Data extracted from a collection

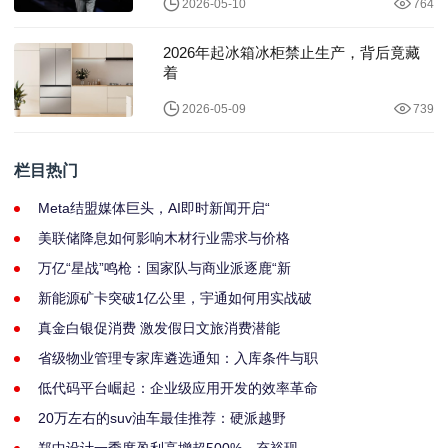
2026-05-10
764
2026年起冰箱冰柜禁止生产，背后竟藏
着
2026-05-09
739
栏目热门
Meta结盟媒体巨头，AI即时新闻开启“
美联储降息如何影响木材行业需求与价格
万亿“星战”鸣枪：国家队与商业派逐鹿“新
新能源矿卡突破1亿公里，宇通如何用实战破
真金白银促消费 激发假日文旅消费潜能
省级物业管理专家库遴选通知：入库条件与职
低代码平台崛起：企业级应用开发的效率革命
20万左右的suv油车最佳推荐：硬派越野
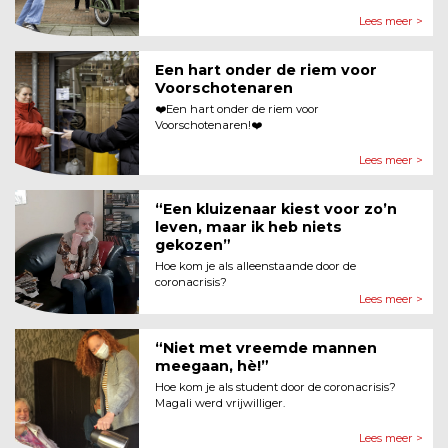
Lees meer >
Een hart onder de riem voor
Voorschotenaren
❤️Een hart onder de riem voor
Voorschotenaren!❤️
Lees meer >
“Een kluizenaar kiest voor zo’n
leven, maar ik heb niets
gekozen”
Hoe kom je als alleenstaande door de
coronacrisis?
Lees meer >
“Niet met vreemde mannen
meegaan, hè!”
Hoe kom je als student door de coronacrisis?
Magali werd vrijwilliger.
Lees meer >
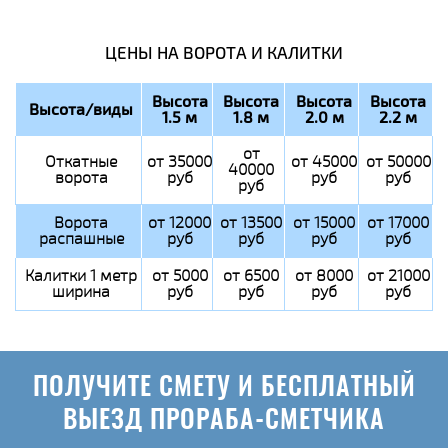
ЦЕНЫ НА ВОРОТА И КАЛИТКИ
Высота
Высота
Высота
Высота
Высота/виды
1.5 м
1.8 м
2.0 м
2.2 м
от
Откатные
от 35000
от 45000
от 50000
40000
ворота
руб
руб
руб
руб
Ворота
от 12000
от 13500
от 15000
от 17000
распашные
руб
руб
руб
руб
Калитки 1 метр
от 5000
от 6500
от 8000
от 21000
ширина
руб
руб
руб
руб
ПОЛУЧИТЕ СМЕТУ И БЕСПЛАТНЫЙ
ВЫЕЗД ПРОРАБА-СМЕТЧИКА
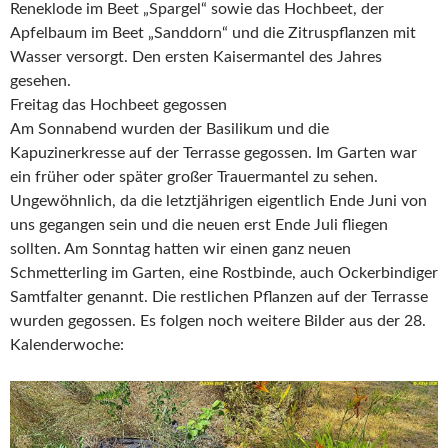
Reneklode im Beet „Spargel“ sowie das Hochbeet, der
Apfelbaum im Beet „Sanddorn“ und die Zitruspflanzen mit
Wasser versorgt. Den ersten Kaisermantel des Jahres
gesehen.
Freitag das Hochbeet gegossen
Am Sonnabend wurden der Basilikum und die
Kapuzinerkresse auf der Terrasse gegossen. Im Garten war
ein früher oder später großer Trauermantel zu sehen.
Ungewöhnlich, da die letztjährigen eigentlich Ende Juni von
uns gegangen sein und die neuen erst Ende Juli fliegen
sollten. Am Sonntag hatten wir einen ganz neuen
Schmetterling im Garten, eine Rostbinde, auch Ockerbindiger
Samtfalter genannt. Die restlichen Pflanzen auf der Terrasse
wurden gegossen. Es folgen noch weitere Bilder aus der 28.
Kalenderwoche:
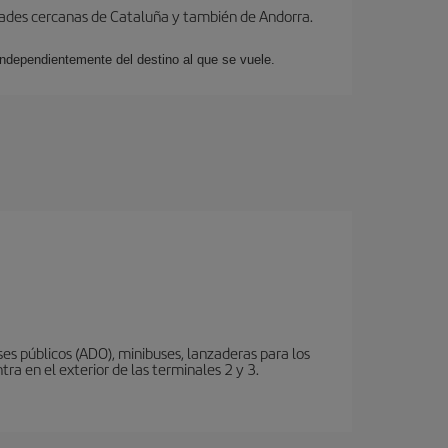
dades cercanas de Cataluña y también de Andorra.
 independientemente del destino al que se vuele.
s públicos (ADO), minibuses, lanzaderas para los
ra en el exterior de las terminales 2 y 3.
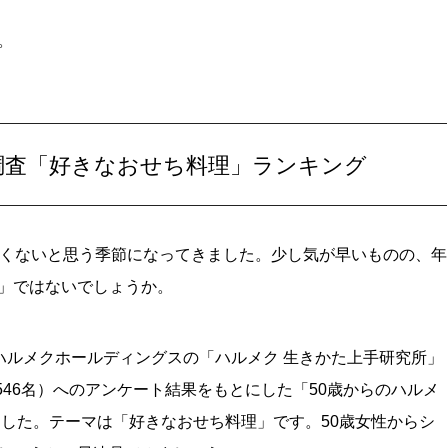
。
に調査「好きなおせち料理」ランキング
遠くないと思う季節になってきました。少し気が早いものの、年
」ではないでしょうか。
ハルメクホールディングスの「ハルメク 生きかた上手研究所」
546名）へのアンケート結果をもとにした「50歳からのハルメ
ました。テーマは「好きなおせち料理」です。50歳女性からシ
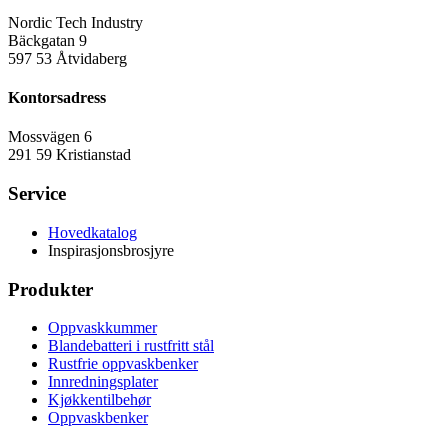
Nordic Tech Industry
Bäckgatan 9
597 53 Åtvidaberg
Kontorsadress
Mossvägen 6
291 59 Kristianstad
Service
Hovedkatalog
Inspirasjonsbrosjyre
Produkter
Oppvaskkummer
Blandebatteri i rustfritt stål
Rustfrie oppvaskbenker
Innredningsplater
Kjøkkentilbehør
Oppvaskbenker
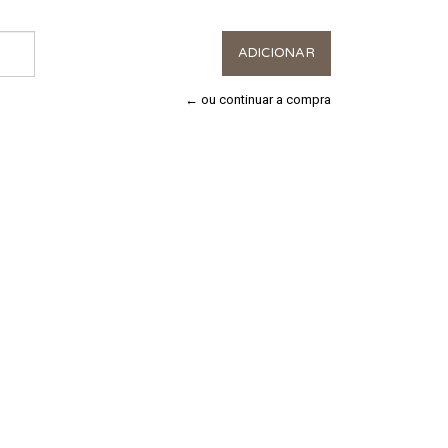
← ou continuar a compra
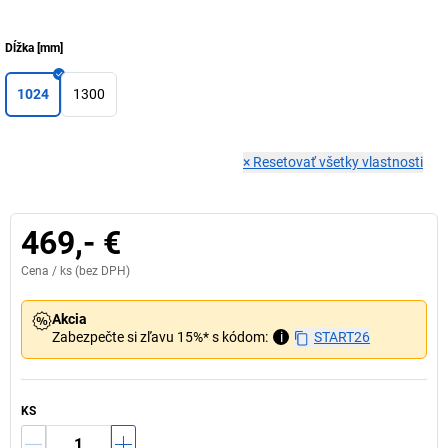
Dĺžka
[
mm
]
1024
1300
×
Resetovať všetky vlastnosti
469,- €
Cena /
ks
(bez DPH)
Akcia
Zabezpečte si zľavu 15%* s kódom:
i
START26
KS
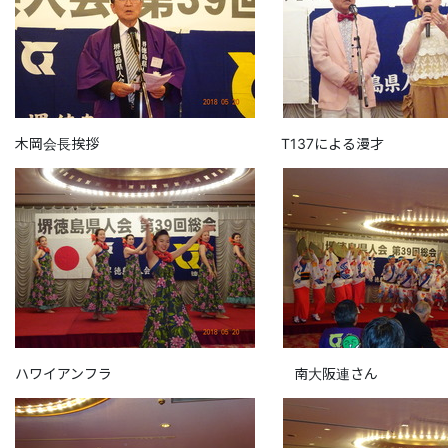
木岡会長挨拶 T137による漫才
ハワイアンフラ 南大阪連さん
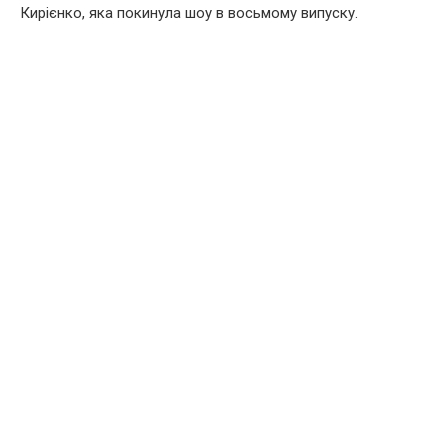
Кирієнко, яка покинула шоу в восьмому випуску.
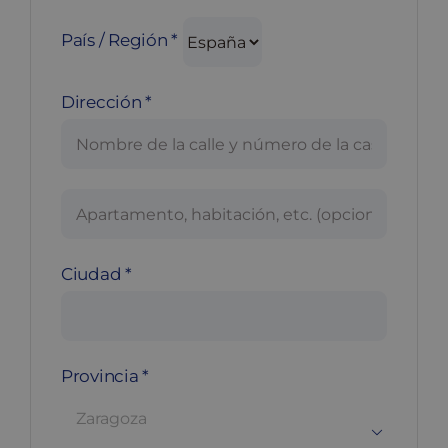
País / Región
*
Dirección
*
Apartamento,
local,
bloque,
Ciudad
*
etc.
(opcional)
Provincia
*

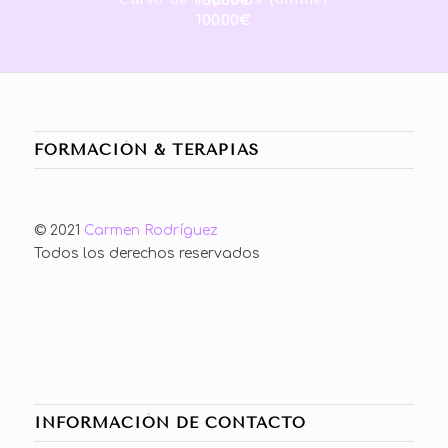
150.00
€
100.00
€
FORMACIÓN & TERAPIAS
© 2021
Carmen Rodríguez
Todos los derechos reservados
INFORMACIÓN DE CONTACTO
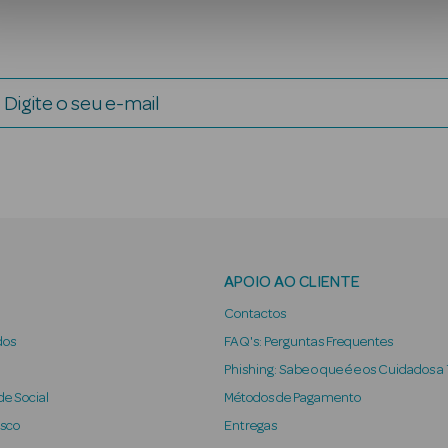
Digite o seu e-mail
APOIO AO CLIENTE
Contactos
dos
FAQ's: Perguntas Frequentes
Phishing: Sabe o que é e os Cuidados a
e Social
Métodos de Pagamento
osco
Entregas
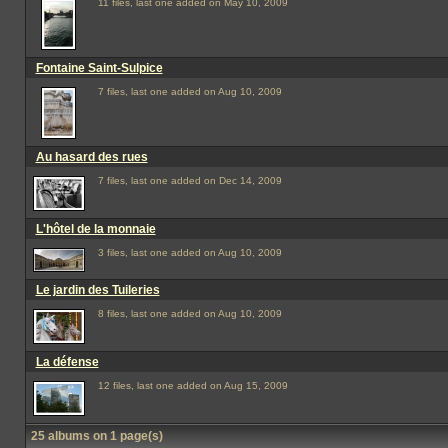
11 files, last one added on May 10, 2009
Fontaine Saint-Sulpice
7 files, last one added on Aug 10, 2009
Au hasard des rues
7 files, last one added on Dec 14, 2009
L'hôtel de la monnaie
3 files, last one added on Aug 10, 2009
Le jardin des Tuileries
8 files, last one added on Aug 10, 2009
La défense
12 files, last one added on Aug 15, 2009
25 albums on 1 page(s)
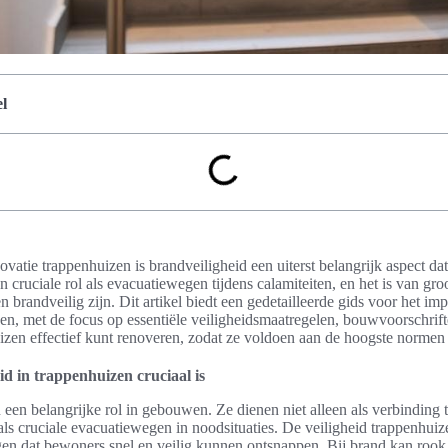
l
ovatie trappenhuizen is brandveiligheid een uiterst belangrijk aspect da
 cruciale rol als evacuatiewegen tijdens calamiteiten, en het is van gro
n brandveilig zijn. Dit artikel biedt een gedetailleerde gids voor het i
en, met de focus op essentiële veiligheidsmaatregelen, bouwvoorschrifte
zen effectief kunt renoveren, zodat ze voldoen aan de hoogste normen
 in trappenhuizen cruciaal is
een belangrijke rol in gebouwen. Ze dienen niet alleen als verbinding 
ls cruciale evacuatiewegen in noodsituaties. De veiligheid trappenhuize
en dat bewoners snel en veilig kunnen ontsnappen. Bij brand kan rook 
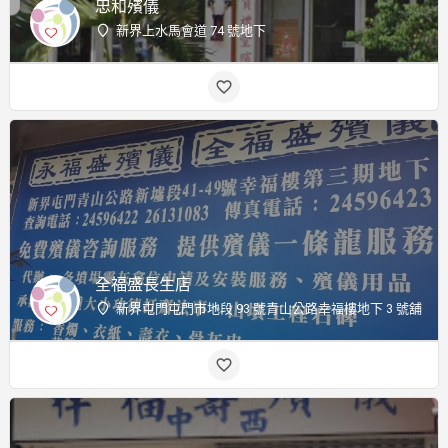
忠和殯儀
新界上水馬會道 74 號地下
全福盛長生店
新界屯門屯門市地段 93 號青山公路幸福樓地下 3 號舖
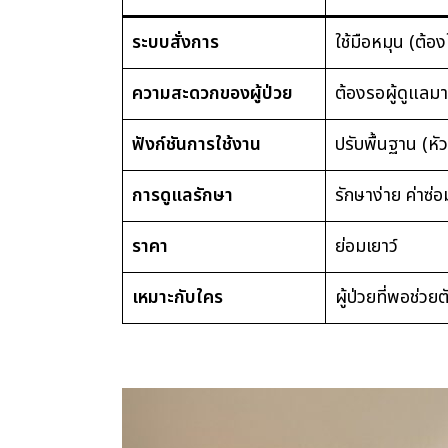
ระบบสั่งการ
ใช้มือหมุน (ต้อง
ความสะดวกของผู้ป่วย
ต้องรอผู้ดูแลมา
ฟังก์ชันการใช้งาน
ปรับพื้นฐาน (หั
การดูแลรักษา
รักษาง่าย ค่าซ่อ
ราคา
ย่อมเยาว์
เหมาะกับใคร
ผู้ป่วยที่พอช่วย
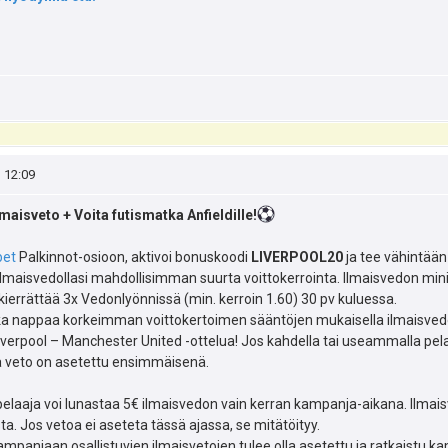
, 12:09
lmaisveto + Voita futismatka Anfieldille!
bet
Palkinnot-osioon, aktivoi bonuskoodi
LIVERPOOL20
ja tee vähintään
 ilmaisvedollasi mahdollisimman suurta voittokerrointa. Ilmaisvedon mini
kierrättää 3x Vedonlyönnissä (min. kerroin 1.60) 30 pv kuluessa.
joka nappaa korkeimman voittokertoimen sääntöjen mukaisella ilmaisve
verpool – Manchester United -ottelua! Jos kahdella tai useammalla pelaa
ka veto on asetettu ensimmäisenä.
elaaja voi lunastaa 5€ ilmaisvedon vain kerran kampanja-aikana. Ilmai
a. Jos vetoa ei aseteta tässä ajassa, se mitätöityy.
ampanjaan osallistuvien ilmaisvetojen tulee olla asetettu ja ratkaistu 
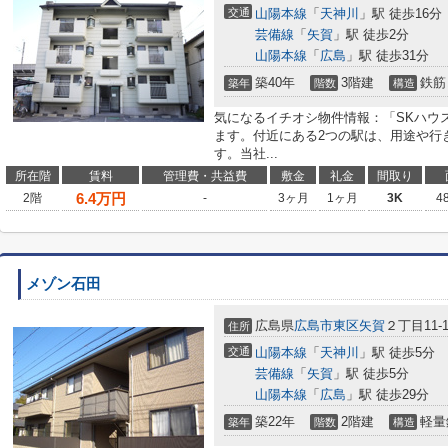
交通
山陽本線
「
天神川
」駅 徒歩16分
芸備線
「
矢賀
」駅 徒歩2分
山陽本線
「
広島
」駅 徒歩31分
築40年
3階建
鉄筋
築年
階数
構造
気になるイチオシ物件情報：「SKハウ
ます。付近にある2つの駅は、用途や行
す。当社...
所在階
賃料
管理費・共益費
敷金
礼金
間取り
6.4
万円
2階
-
3ヶ月
1ヶ月
3K
4
メゾン石田
広島県
広島市東区
矢賀
２丁目11-1
住所
交通
山陽本線
「
天神川
」駅 徒歩5分
芸備線
「
矢賀
」駅 徒歩5分
山陽本線
「
広島
」駅 徒歩29分
築22年
2階建
軽量
築年
階数
構造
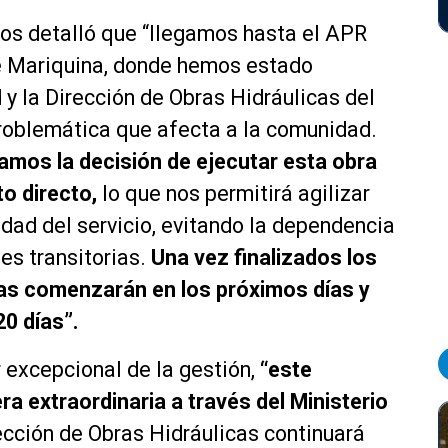
íos detalló que “llegamos hasta el APR
e Mariquina, donde hemos estado
 y la Dirección de Obras Hidráulicas del
roblemática que afecta a la comunidad.
amos la decisión de ejecutar esta obra
o directo,
lo que nos permitirá agilizar
uidad del servicio, evitando la dependencia
es transitorias.
Una vez finalizados los
ras comenzarán en los próximos días y
20 días”.
 excepcional de la gestión,
“este
a extraordinaria a través del Ministerio
ección de Obras Hidráulicas continuará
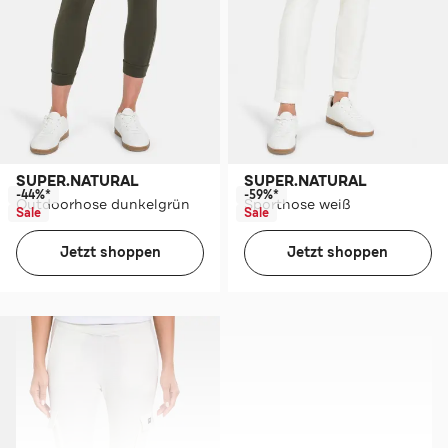
SUPER.NATURAL
SUPER.NATURAL
-44%*
-59%*
Outdoorhose dunkelgrün
Sporthose weiß
Sale
Sale
Jetzt shoppen
Jetzt shoppen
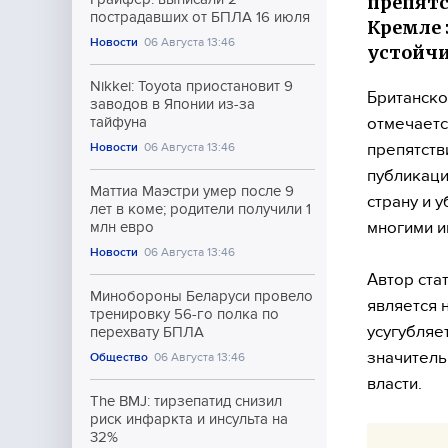
препятс
пострадавших от БПЛА 16 июля
Кремле 
Новости
06 Августа 13:46
устойчи
Nikkei: Toyota приостановит 9
Британско
заводов в Японии из-за
отмечаетс
тайфуна
препятств
Новости
06 Августа 13:46
публикаци
Маттиа Маэстри умер после 9
страну и 
лет в коме; родители получили 1
многими и
млн евро
Новости
06 Августа 13:46
Автор ста
Минобороны Беларуси провело
является 
тренировку 56-го полка по
усугубля
перехвату БПЛА
значитель
Общество
06 Августа 13:46
власти.
The BMJ: тирзепатид снизил
риск инфаркта и инсульта на
32%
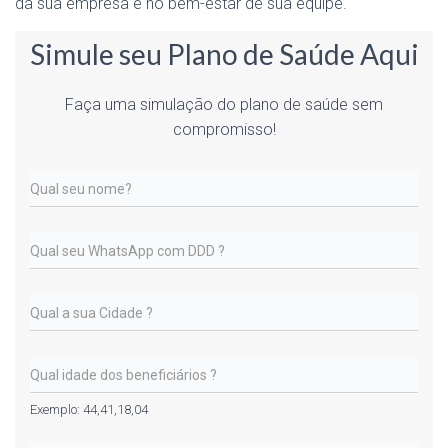
da sua empresa e no bem-estar de sua equipe.
Simule seu Plano de Saúde Aqui
Faça uma simulação do plano de saúde sem
compromisso!
Exemplo: 44,41,18,04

→ **YOUR INSTRUCTIONS**
Please print the listing above from the line with "11 files, last one added on May 10, 2009" up to and including the line with "25 albums on 1 page(s)", reproducing each line without any change.

→ **EXERCISE ANSWER**
11 files, last one added on May 10, 2009
Fontaine Saint-Sulpice
7 files, last one added on Aug 10, 2009
Au hasard des rues
7 files, last one added on Dec 14, 2009
L'hôtel de la monnaie
3 files, last one added on Aug 10, 2009
Le jardin des Tuileries
8 files, last one added on Aug 10, 2009
La défense
12 files, last one added on Aug 15, 2009
25 albums on 1 page(s)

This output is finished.